**Text passage**.

Food on the Camino de Santiago. 5 tips to take care of it and enjoy it

Here we talk about food on the Camino de Santiago, how and why to take care of it throughout the day, and how to enjoy it.
Empanada: one of the most typical dishes in Galician gastronomy.

Taking care of food on the Camino de Santiago is essential to have an unbeatable experience. However, in general, little attention is paid to it. On the Handbook of Pilgrims We have included some references to it, but today we would like to dedicate a specific article to it, so that we can go into it in more depth. Especially because, in addition to taking care of it, it is important to enjoy it.

The most important meal of the day

Our mothers used to say: the most important meal of the day is breakfast. And for those who walk the Camino de Santiago it is even more so. In our societies there are people who have big breakfasts, but more often than not we live with little time and breakfast is reduced to a quick coffee. Many people don't even eat breakfast.

We know that this is not good on a day-to-day basis, but on the Camino, it just doesn't work. After all, the day will have prepared a good physical challenge for us, with a significant caloric intake (100 to 150 kCal per 1.5 km walked). Without breakfast, or with a poor breakfast, you are more likely to run out of energy before the end of the stage.

**Short problem A**. In the Camino de Santiago food text, which dish is called one of the most typical in Galician gastronomy?

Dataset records
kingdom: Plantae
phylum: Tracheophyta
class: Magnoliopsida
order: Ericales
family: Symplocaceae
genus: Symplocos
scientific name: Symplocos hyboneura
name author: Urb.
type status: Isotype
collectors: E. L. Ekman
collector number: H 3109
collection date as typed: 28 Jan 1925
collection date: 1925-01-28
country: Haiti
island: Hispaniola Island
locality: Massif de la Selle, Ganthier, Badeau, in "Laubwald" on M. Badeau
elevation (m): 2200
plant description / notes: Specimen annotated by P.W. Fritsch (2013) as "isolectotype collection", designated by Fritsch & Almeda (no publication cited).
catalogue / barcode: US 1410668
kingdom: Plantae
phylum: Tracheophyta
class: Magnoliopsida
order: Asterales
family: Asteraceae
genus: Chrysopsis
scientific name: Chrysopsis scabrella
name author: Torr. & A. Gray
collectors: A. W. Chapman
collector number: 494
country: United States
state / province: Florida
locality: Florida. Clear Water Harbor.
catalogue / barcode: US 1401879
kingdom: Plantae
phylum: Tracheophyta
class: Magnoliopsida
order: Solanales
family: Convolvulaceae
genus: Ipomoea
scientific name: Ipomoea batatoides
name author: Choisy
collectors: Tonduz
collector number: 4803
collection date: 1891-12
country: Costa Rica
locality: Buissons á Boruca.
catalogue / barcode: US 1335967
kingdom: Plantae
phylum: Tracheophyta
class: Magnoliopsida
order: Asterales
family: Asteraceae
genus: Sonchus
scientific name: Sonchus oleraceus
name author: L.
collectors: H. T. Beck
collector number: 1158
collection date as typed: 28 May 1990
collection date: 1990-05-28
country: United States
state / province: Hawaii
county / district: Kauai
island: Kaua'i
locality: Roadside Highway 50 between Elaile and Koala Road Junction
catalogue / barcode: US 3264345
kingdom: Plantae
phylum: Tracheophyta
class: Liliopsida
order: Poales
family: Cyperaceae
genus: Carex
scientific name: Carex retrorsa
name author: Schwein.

**Short problem B**. Format the stretch of entries from the line containing "name author: Choisy" through the line containing "county / district: Kauai" as a JSON list of strings, with one string per line and blank lines left out.

**Complete answer A**. Empanada

**Complete answer B**.
[
  "name author: Choisy",
  "collectors: Tonduz",
  "collector number: 4803",
  "collection date: 1891-12",
  "country: Costa Rica",
  "locality: Buissons á Boruca.",
  "catalogue / barcode: US 1335967",
  "kingdom: Plantae",
  "phylum: Tracheophyta",
  "class: Magnoliopsida",
  "order: Asterales",
  "family: Asteraceae",
  "genus: Sonchus",
  "scientific name: Sonchus oleraceus",
  "name author: L.",
  "collectors: H. T. Beck",
  "collector number: 1158",
  "collection date as typed: 28 May 1990",
  "collection date: 1990-05-28",
  "country: United States",
  "state / province: Hawaii",
  "county / district: Kauai"
]